Kangaroo Point Medical Centre

Minimally Invasive Skin Cancer Treatment

Topical Treatments
Immunotherapy cream

A cream called imiquimod is a type of immunotherapy that causes the body’s immune system to destroy cancer cells.It is used to treat sunspots, superficial BCCs and squamous cell carcinoma in situ (Bowen’s disease).
You apply imiquimod directly to the affected area every night, usually five days a week for six weeks.
Within days of starting imiquimod, the treated skin may become red, sore and tender to touch. The skin may peel and scab over before it gets better.

What to expect after: Some people have pain or itching in the affected area, fever, achy joints, headache and a rash. If you experience any of these more serious side effects, stop using the cream and see your doctor immediately.

Chemotherapy cream

5-fluorouracil (5-FU)

This cream is a type of chemotherapy drug. It is used to treat superficial BCCs, sunspots and, sometimes, squamous cell carcinoma in situ (Bowen’s disease).

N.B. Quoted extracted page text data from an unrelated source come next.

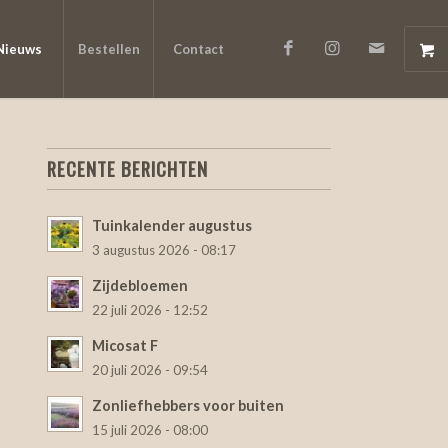
Nieuws
Bestellen
Contact
RECENTE BERICHTEN
Tuinkalender augustus
3 augustus 2026 - 08:17
Zijdebloemen
22 juli 2026 - 12:52
Micosat F
20 juli 2026 - 09:54
Zonliefhebbers voor buiten
15 juli 2026 - 08:00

5-FU works best on the face and scalp.

Your Skin Doctor will explain how to apply the cream and how often. Many people use it twice a day for 2–3 weeks. It may need to be used for longer for some skin cancers.

While using the cream, you will be more sensitive to UV radiation and will need to stay out of the sun. What to expect after: The treated skin may become red, blister, peel and crack, and feel uncomfortable. These effects will usually settle within a few weeks of treatment finishing.

Ingenol mebutate

This gel is applied to the affected sunspots once a day for two to three days. It is a milder form of treatment used for younger people with less sunspots.

What to expect after: You may experience skin reddening, flaking or scaling, mild swelling, crusting or scabbing, and blisters. These side effects should disappear within a couple of weeks of treatment finishing.